Records provided START

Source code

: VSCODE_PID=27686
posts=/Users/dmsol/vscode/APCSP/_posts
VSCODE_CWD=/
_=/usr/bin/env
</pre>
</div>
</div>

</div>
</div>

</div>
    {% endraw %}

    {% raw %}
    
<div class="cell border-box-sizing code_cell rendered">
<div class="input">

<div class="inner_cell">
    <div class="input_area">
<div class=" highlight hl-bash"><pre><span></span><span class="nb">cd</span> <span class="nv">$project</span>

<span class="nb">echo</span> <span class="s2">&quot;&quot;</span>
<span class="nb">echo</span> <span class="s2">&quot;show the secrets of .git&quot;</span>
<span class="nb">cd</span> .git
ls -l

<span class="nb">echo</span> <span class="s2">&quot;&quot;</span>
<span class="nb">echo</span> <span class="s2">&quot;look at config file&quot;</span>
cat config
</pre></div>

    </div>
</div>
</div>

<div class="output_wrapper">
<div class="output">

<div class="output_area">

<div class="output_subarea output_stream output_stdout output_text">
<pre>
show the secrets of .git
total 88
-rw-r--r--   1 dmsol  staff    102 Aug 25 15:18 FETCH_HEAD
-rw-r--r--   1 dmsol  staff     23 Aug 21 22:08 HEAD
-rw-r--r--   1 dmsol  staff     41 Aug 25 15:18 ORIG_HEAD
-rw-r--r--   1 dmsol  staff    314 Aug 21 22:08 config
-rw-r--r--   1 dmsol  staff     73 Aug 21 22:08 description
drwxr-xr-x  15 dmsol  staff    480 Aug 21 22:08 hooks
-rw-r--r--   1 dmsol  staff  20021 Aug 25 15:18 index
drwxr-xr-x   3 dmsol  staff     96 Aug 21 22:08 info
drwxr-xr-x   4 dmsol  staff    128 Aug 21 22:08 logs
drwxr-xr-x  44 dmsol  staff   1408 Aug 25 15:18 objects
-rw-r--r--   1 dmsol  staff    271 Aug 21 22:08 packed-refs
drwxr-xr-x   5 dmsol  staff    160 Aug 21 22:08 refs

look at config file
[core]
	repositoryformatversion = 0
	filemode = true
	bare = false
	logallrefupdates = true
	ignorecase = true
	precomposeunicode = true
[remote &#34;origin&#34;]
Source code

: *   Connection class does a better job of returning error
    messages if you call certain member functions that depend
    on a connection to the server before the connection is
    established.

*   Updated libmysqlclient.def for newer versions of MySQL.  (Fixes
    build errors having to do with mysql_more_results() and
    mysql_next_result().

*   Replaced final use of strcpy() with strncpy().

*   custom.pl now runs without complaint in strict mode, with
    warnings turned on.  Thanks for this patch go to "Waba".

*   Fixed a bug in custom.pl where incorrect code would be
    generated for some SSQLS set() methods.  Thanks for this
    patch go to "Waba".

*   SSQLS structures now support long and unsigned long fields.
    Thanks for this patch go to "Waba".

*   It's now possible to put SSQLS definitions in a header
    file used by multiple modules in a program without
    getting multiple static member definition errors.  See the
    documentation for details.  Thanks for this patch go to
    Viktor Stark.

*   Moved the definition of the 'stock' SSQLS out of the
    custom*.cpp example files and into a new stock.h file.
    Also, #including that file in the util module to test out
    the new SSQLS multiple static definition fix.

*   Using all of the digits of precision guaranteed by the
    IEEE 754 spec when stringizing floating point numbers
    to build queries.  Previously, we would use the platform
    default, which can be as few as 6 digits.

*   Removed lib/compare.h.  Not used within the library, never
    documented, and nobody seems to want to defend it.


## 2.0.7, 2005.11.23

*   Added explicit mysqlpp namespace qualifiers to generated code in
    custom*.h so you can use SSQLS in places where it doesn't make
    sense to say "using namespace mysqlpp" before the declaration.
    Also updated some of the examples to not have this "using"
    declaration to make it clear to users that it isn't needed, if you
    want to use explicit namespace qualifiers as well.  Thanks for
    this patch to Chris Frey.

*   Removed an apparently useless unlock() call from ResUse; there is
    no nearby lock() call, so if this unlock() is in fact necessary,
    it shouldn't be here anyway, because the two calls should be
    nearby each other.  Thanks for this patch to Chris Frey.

Records provided END

Above are the records; from them, give again exactly the lines from the one containing "repositoryformatversion = 0" to the one containing "established.", both lines included, and nothing more.

	repositoryformatversion = 0
	filemode = true
	bare = false
	logallrefupdates = true
	ignorecase = true
	precomposeunicode = true
[remote &#34;origin&#34;]
Source code

: *   Connection class does a better job of returning error
    messages if you call certain member functions that depend
    on a connection to the server before the connection is
    established.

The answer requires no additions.